**DATASET CONTENT**
= = = = =

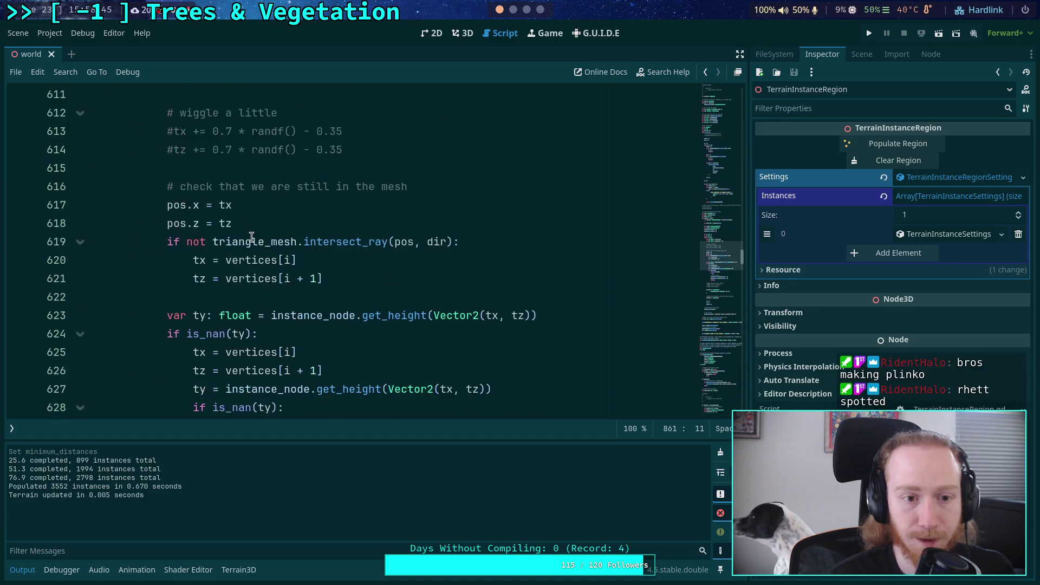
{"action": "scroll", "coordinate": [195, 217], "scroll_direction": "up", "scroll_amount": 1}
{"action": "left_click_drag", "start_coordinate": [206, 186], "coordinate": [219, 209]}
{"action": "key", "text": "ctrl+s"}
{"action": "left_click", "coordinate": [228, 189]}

= = = = =

**WHAT NEEDS TO BE DONE**
Transcribe the full listing above exactly as it stands, minus the pictures.

**EXERCISE RESULT**
{"action": "scroll", "coordinate": [195, 217], "scroll_direction": "up", "scroll_amount": 1}
{"action": "left_click_drag", "start_coordinate": [206, 186], "coordinate": [219, 209]}
{"action": "key", "text": "ctrl+s"}
{"action": "left_click", "coordinate": [228, 189]}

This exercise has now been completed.